Posted: August 28, 2008 in prisoner writing, teaching

When I pull into the Twin Rivers Unit of the Monroe Correctional Complex I have to stop at a speaker box to announce myself.  I silence my radio, afraid perhaps that my worthiness as a volunteer will somehow be judged by any music I might be listening to. I wait for a guard in a tower several hundred feet away to welcome me to the prison and ask how he can help me. The most I ever ask is for him to tell me where to park. I can’t help but wonder if he has to keep a firearm of some kind sighted on me — just in case.

As I pull away from the speaker box and the guard’s invisible voice there is no doubt I’m leaving one world to enter another. Here my vehicle and person can be searched. Here I have to exchange my driver’s license for a red prison badge with my photo (some potential volunteers have apparently not been able to make it passed this point — having their picture and name so visible to the prisoners), which hangs vertically as opposed to horizontally as the prisoners’ do (theortically this makes me easier to identify in case of an “emergency”). I have to lock away my keys, pass through a metal detector, have my hand stamped with invisible ink which I must show to the guard at the third doors I have to be buzzed through and sit in a room trying to help facilitate a workshop while guards monitor everything we do on video camera.

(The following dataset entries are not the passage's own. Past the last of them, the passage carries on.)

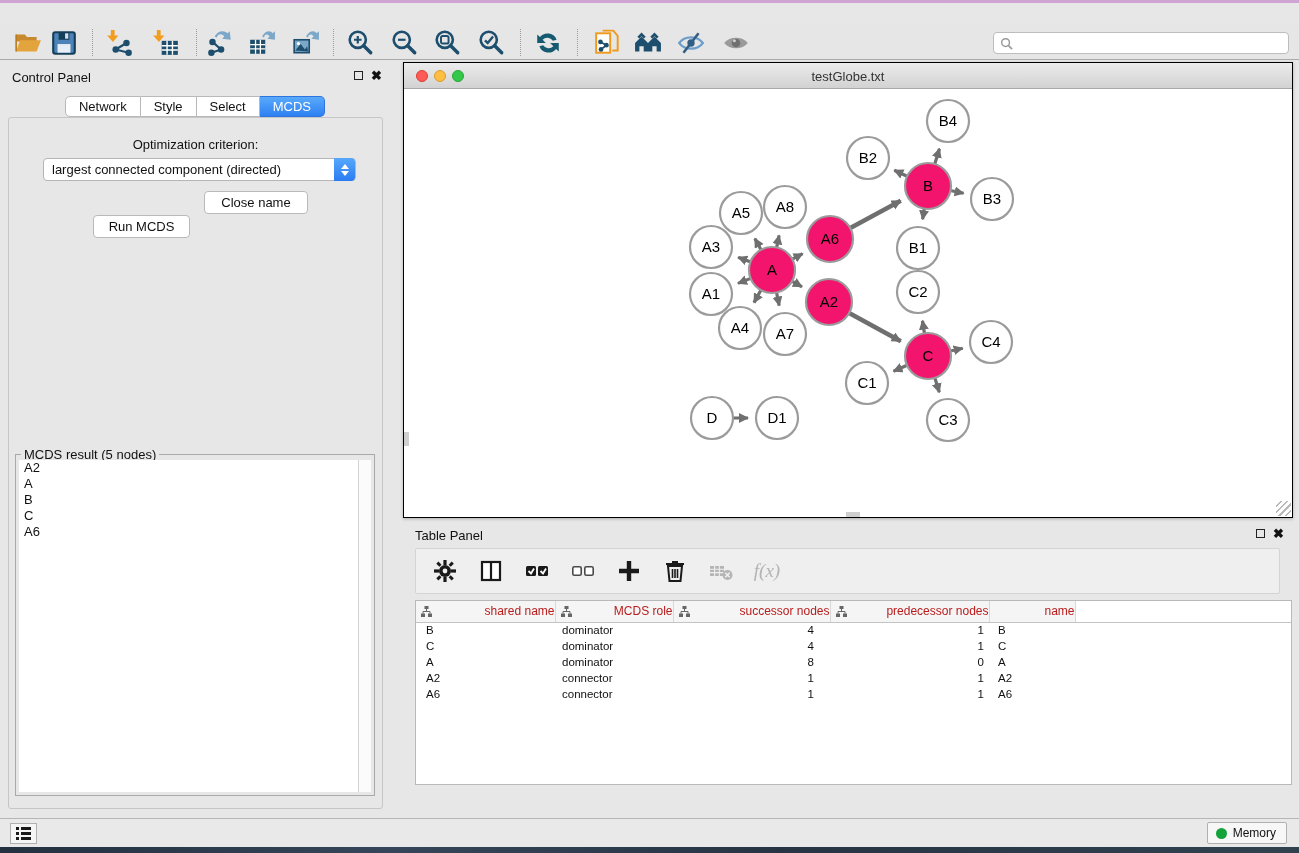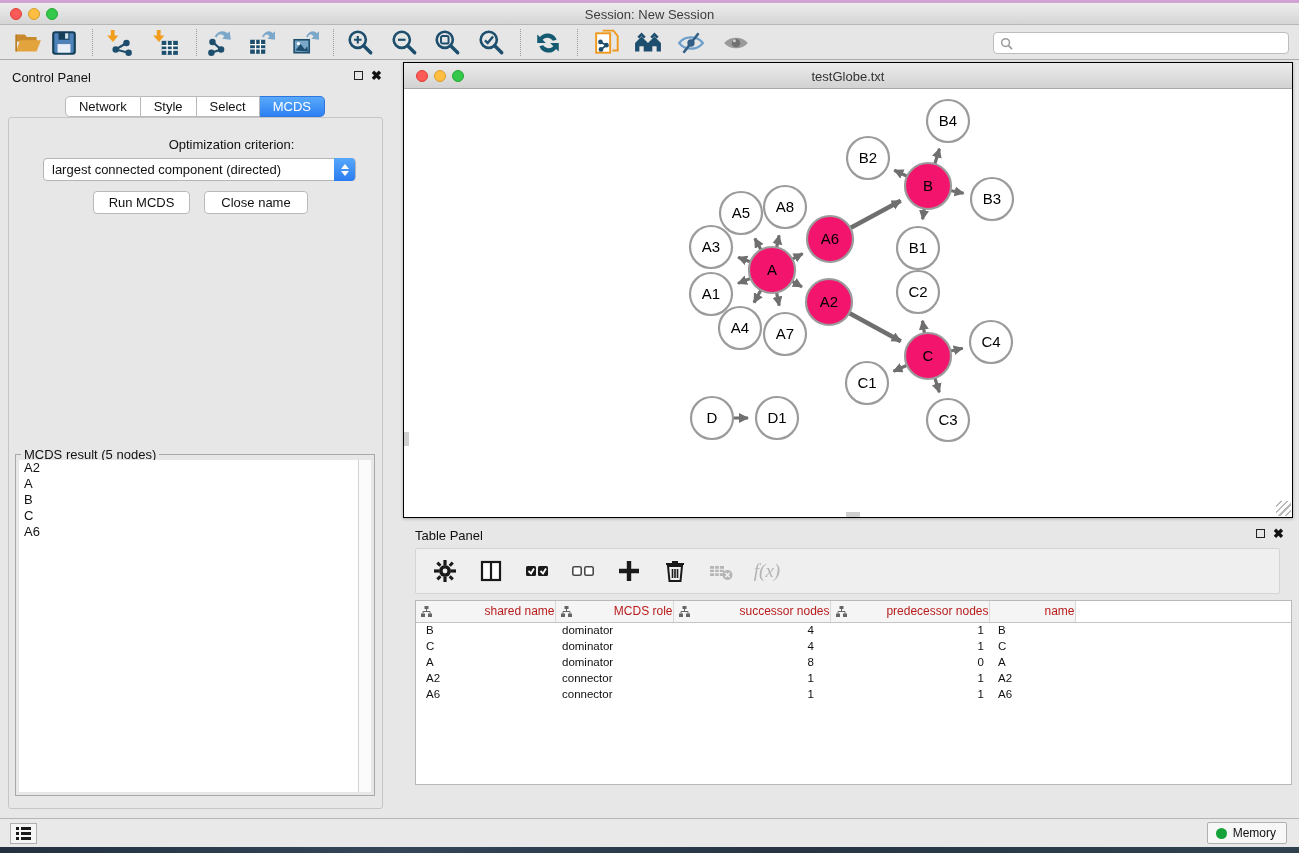--- a/index.html
+++ b/index.html
@@ -37,31 +37,31 @@
 
   .seg-row { display:flex; }
   .seg { height:21px; line-height:20px; padding:0 13px; background:#fff; border:1px solid #b9b9b9;
     border-left:none; font-size:13px; color:#111; cursor:pointer; }
   .seg:first-child { border-left:1px solid #b9b9b9; border-radius:5px 0 0 5px; }
   .seg:last-child { border-radius:0 5px 5px 0; }
   .seg.active { background:linear-gradient(#59aafb,#2e80f2); border-color:#2e75e0; color:#fff; }
   #cp-tabs { position:absolute; top:36px; left:0; width:100%; display:flex; justify-content:center; }
 
   #cp-box { position:absolute; left:8px; top:57px; width:375px; height:692px;
-    border:1px solid #c6c6c6; border-radius:3px; background:#e7e7e7;padding-left:36px; }
+    border:1px solid #c6c6c6; border-radius:3px; background:#e7e7e7; }
   #opt-label { position:absolute; top:19px; width:100%; text-align:center; font-size:13px; color:#111; }
   #criterion-select { position:absolute; left:34px; top:40px; width:313px; height:23px; background:#fff;
     border:1px solid #b5b5b5; border-radius:4px; font-size:13px; line-height:21px; padding-left:8px; color:#111; cursor:pointer; }
   #select-stepper { position:absolute; right:0; top:-1px; width:21px; height:23px; border-radius:0 4px 4px 0;
     background:linear-gradient(#57a8fb,#2a7cf2); display:flex; flex-direction:column; align-items:center; justify-content:center; gap:2px; }
   .chev-up { width:0; height:0; border-left:4px solid transparent; border-right:4px solid transparent; border-bottom:5px solid #fff; }
   .chev-dn { width:0; height:0; border-left:4px solid transparent; border-right:4px solid transparent; border-top:5px solid #fff; }
   .cp-btn { position:absolute; top:73px; height:23px; background:#fff; border:1px solid #b9b9b9; border-radius:4px;
     font-size:13px; color:#111; text-align:center; line-height:21px; cursor:pointer; }
-  #run-btn { left:84px; width:97px; }
+  #run-btn { left:84px; width:97px;margin-top:24px; }
   #closepanel-btn { left:195px; width:104px; }
 
   #result-fieldset { position:absolute; left:6px; top:336px; right:7px; bottom:12px;
     border:1px solid #a9a9a9; }
   #result-legend { position:absolute; left:5px; top:-8px; background:#e7e7e7; padding:0 3px; font-size:13px; color:#111; }
   #result-list { position:absolute; left:3px; top:5px; right:16px; bottom:3px; background:#fff; overflow:hidden; }
   #result-scroll { position:absolute; top:5px; right:3px; bottom:3px; width:13px; background:#fbfbfb; border-left:1px solid #d4d4d4; }
   .result-item { font-size:13px; color:#111; padding-left:5px; line-height:16px; }
 
   
@@ -112,26 +112,20 @@
   #bottom-strip { position:absolute; left:0; top:847px; width:1299px; height:6px;
     background:linear-gradient(90deg,#22303f,#35465a 30%,#263443 60%,#31424f); }
 </style>
 </head>
 <body>
 
 <div id="screen">
 
   <div id="top-strip"></div>
 
-  <div id="titlebar">
-    <span class="tl red" style="left:10px"></span>
-    <span class="tl yellow" style="left:28px"></span>
-    <span class="tl green" style="left:46px"></span>
-    <div id="window-title">Session: New Session</div>
-  </div>
 
   <div id="main-toolbar">
     <span class="tb-icon" style="left:14px">
       <svg viewBox="0 0 26 26">
           <path d="M2 5h8l2 2.5h9v4H2z" fill="#c98a2e"></path>
           <path d="M2 21 L5.5 10.5 H25 L21 21z" fill="#e3a33d"></path>
           <path d="M2 5v16" stroke="#b97a1f" stroke-width="1.5"></path>
         </svg>
     </span>
     <span class="tb-icon" style="left:50px">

There’s no doubt who is in control in prison. It’s definitely not me.

Yet I keep going back. I go back because the men in the workshop keep coming back. They come despite the fact that they have limited or no access to computers, so they have to hand write their pages. They come back despite sharing an 8×10 cell with another man who may insist on having the television on all the time so there is no quiet time to write. They come back despite silence from their family. They come back despite violence. They come back to try and understand how they can see the story of their lives differently, not only as a convicted man who has harmed others, but also as a hero on a journey over which he can have some control, if he so chooses.

These men are poets, essayists, fiction writers and memoir writers. If you ask them though most will try to tell you they are anything but a writer, and they are certainly not heros. Yet as a writer I know that it takes great acts of courage to write when no one is applauding your efforts, when the “system” (whatever it might be, we all live in one or another) does not reward the sweat of creativity and when there is no promise of any reward greater than to have the words out of your head onto paper.